Blok tekstu.
○ ○ ○ ○ ○ ○ ○

# Opinie > Opinie o lekach > Ginekologia >  Odstawienie tabletek anty, miesiączka, stres i nagły jej zanik

## Monik

Witam,
Przez 2,5 roku brałam Microgynon 21. Ww wrześniu 2013 odstawiłam je i wtedy tez miałam ostatnie krwawienie z odstawienia. W październiku miesiączka sie nie pojawiła, spóźniła się 2,5 tygodnia i była 6 listopada. W grudniu i styczniu cykle były juz regularne co 33 dni. W styczniu jednak miesiączka była bardzo skąpa i trwała krócej niż zwykle. I teraz tak. W styczniu zaraz po miesiączce poleciałam na 2 tygodnie za granice, wróciłam z przeziębieniem i przez tydzień brałam tabletki typu polopiryna, theraflu, żadnych antybiotyków. Wtedy tez miałam dużo stresów związanych z przeprowadzką. Dzisiaj mija 2,5 tygodnia jak spóźnia mi sie okres. Moje pytanie, czy mogę być w ciąży jeśli uprawialiśmy seks na początku stycznia z prezerwatywą (wszystko było ok), czy to opóźnienie jest spowodowane tym co miało miejsce w styczniu czy ogranizm jeszcze się nie uregulował mimo iz minęło juz 5 miesięcy jak nie biorę Microgynonu21? Czy powinnam zrobić test ciązowy? Dodam jeszcze że zaczęłam brać tabletki antykoncepcyjne dlatego że wcześniejmiałam nieregularne, i bardzo bolące miesiączki co 40-45 dni a nawet i dłużej.

----------


## Monik

Czy ktośw miał kiedyś podobnie?

----------


## Monik

Nikt się nie wypowie? No to mi pomogliście, nie ma co.

----------


## ania_inofolic

Stosowanie antykoncepcji hormonalnej powoduje "uśpienie" jajników, ich praca uzależniona jest od leków. Dlatego niekiedy potrzeba sporo czasu, aby podjęły na nowo swoją pracę. Jeśli niepokoi Cię ta sytuacja powinnaś udać się do lekarza. Być może masz problem z prawidłowym wydzielaniem hormonów i sztuczna stymulacja jest niezbędna. Spróbuj również dodać do swojej diety inozytol. To naturalny związek, który reguluje pracę hormonów. Może akurat Ci pomoże.

Pozdrawiam.
Ania,
doradca online Inofolic.

----------


## Nie zarejestrowany

ja nigdy nie słyszałam o inozytolu to jakaś nowość na rynku?

○ ○ ○ ○ ○ ○ ○

Polecenie. Skopiuj bez zmian fragment wątku o odstawieniu tabletek antykoncepcyjnych, zaczynając od słów „Stosowanie antykoncepcji hormonalnej” i kończąc na słowach „Pozdrawiam.”. Opieraj się wyłącznie na powyższym wątku.

Dostarczone informacje.
○ ○ ○ ○ ○ ○ ○

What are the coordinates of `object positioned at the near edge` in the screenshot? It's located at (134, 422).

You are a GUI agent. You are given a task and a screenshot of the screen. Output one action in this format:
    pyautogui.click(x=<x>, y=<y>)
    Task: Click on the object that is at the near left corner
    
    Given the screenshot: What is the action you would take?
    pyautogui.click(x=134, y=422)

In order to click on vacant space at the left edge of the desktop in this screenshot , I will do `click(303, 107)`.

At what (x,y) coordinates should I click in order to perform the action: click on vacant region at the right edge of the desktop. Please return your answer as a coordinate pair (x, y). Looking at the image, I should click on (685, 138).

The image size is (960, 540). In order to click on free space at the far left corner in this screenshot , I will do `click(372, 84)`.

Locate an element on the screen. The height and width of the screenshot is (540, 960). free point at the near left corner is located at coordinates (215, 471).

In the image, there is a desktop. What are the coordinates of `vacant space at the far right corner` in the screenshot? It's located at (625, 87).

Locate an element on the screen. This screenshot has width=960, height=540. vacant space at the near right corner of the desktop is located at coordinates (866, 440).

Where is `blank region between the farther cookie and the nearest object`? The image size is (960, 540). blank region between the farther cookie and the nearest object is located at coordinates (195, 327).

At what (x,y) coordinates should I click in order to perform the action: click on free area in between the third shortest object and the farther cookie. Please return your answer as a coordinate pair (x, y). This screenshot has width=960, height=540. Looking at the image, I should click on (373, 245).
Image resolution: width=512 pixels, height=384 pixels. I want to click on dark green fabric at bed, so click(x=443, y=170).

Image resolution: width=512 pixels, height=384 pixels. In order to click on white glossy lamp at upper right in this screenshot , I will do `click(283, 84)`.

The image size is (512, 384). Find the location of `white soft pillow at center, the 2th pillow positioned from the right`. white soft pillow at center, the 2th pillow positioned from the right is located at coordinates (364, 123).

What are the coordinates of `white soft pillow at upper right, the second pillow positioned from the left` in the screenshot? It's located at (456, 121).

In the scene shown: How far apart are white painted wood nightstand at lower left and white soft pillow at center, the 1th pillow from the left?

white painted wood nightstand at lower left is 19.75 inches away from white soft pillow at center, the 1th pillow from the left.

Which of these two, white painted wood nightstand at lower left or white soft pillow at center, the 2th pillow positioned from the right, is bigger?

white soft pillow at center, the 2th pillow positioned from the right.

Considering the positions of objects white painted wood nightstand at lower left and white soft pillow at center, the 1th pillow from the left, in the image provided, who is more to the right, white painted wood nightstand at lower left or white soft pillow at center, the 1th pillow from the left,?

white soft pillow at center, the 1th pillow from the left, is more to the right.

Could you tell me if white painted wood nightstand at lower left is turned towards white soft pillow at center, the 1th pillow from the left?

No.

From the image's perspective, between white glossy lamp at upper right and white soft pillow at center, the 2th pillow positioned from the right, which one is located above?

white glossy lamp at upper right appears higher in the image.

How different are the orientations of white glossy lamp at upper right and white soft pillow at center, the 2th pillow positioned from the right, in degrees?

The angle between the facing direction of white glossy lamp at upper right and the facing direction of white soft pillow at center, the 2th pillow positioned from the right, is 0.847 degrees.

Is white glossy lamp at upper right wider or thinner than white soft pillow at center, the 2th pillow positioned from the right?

○ ○ ○ ○ ○ ○ ○

Rozwiązanie zadania.
Stosowanie antykoncepcji hormonalnej powoduje "uśpienie" jajników, ich praca uzależniona jest od leków. Dlatego niekiedy potrzeba sporo czasu, aby podjęły na nowo swoją pracę. Jeśli niepokoi Cię ta sytuacja powinnaś udać się do lekarza. Być może masz problem z prawidłowym wydzielaniem hormonów i sztuczna stymulacja jest niezbędna. Spróbuj również dodać do swojej diety inozytol. To naturalny związek, który reguluje pracę hormonów. Może akurat Ci pomoże.

Pozdrawiam.